*Goal of the exercise*: Supply the next part of the post on free speech and offensive speech, beginning right after its final sentence.

Free Speech and Offensive Speech

Today, Mark Wolf over at Rocky Talk Live picked up the story about how used the term “bitch slap” last year, before the organization went after Jon Caldara for using the same term. This morning, I also briefly appeared on Peter Boyles’s show on 630 KHOW to discuss the story. I wanted to elaborate on a few of the remarks I made to Boyles.

Free speech can only be understood in a legitimate and coherent way in the context of property rights. Let’s take some examples to clarify this point.

People have the right to say “bitch slap” all they want, within the context of individual rights. If you want, you can start a newspaper called “Bitch Slap News.” You can start a “bitch slap” blog in which you write nothing but the term. You can wander around the streets mumbling “bitch slap” to yourself. However, your right to say “bitch slap” cannot interfere with somebody else’s rights.

For example, you cannot come over to my house and spray paint the word “bitch slap” on my door. Nor can you burn the term into my grass. Nor can you barge into my home, uninvited, and start saying “bitch slap.” You cannot walk into a business and start shouting the term “bitch slap.” You cannot walk into a newspaper office and demand that the paper publish the term.

Just as you have the right to set speech policies within your own home, so businesses have the right to set speech policies within the business, subject to contractual arrangements. For example, if you work for a newspaper, you do NOT have the right to publish the term “bitch slap,” or “F*** Bush,” in violation of the paper’s policies. (Many papers have a policy against publishing the “F-word,” but no paper that I know of has a policy against publishing the term “bitch slap.” Indeed, I suspect that the term “bitch slap” has been published more frequently during the past few days than ever before in the term’s history.) My beef with J. David McSwane, the college student who published the “F*** Bush” headline in his school newspaper, was that he flagrantly violated his paper’s stated policies and then tried to claim that he had a “free speech” right to do so.

Stored data entries
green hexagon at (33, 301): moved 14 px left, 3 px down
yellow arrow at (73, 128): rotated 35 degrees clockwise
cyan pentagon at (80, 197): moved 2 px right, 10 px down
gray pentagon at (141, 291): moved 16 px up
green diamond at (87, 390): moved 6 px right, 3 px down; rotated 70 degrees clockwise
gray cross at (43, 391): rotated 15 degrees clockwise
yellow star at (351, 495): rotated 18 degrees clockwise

*Answer below*:
I can guarantee you that, had McSwane called Condoleezza Rice the “N-word,” he would have been gone, gone, gone. I’m not sure whether the FCC can sanction a radio station for using the “N-word;” I doubt it. Nevertheless, any radio host or DJ who called Barack Obama the “N-word” would be ejected immediately. And this is entirely proper. Even though the radio waves are today “public” — i.e., nationally controlled by the FCC — properly radio waves should be private property. And the owners of a radio station, the same as the owners of a newspaper, should have the political right to set speech policy for the station. Most stations would voluntarily and properly prohibit the use of the “F-word” and “N-word” on air. I doubt many stations would ban the use of the term “bitch slap.” However, if (for example) a Christian station wants to prohibit the use of such terms, then that is the right of the station’s owners.

Of course, if ProgressNow wishes to publicly condemn Caldara for saying “bitch slap,” that is the right of ProgressNow. They also have the right to complain to Caldara’s advertisers. However, as ProgressNow may be learning, just because you have a right to do something, doesn’t make it a good idea. You have the right to drink a quart of Vodka, but it’s a pretty stupid thing to do. You have the right to slam somebody for using a term that your own web page has used, but it’s a pretty idiotic thing to do. But if ProgressNow wants to spend its resources to destroy its own credibility, that’s fine by me. The rest of us have the right to subject the organization to the public mockery that it has so richly earned.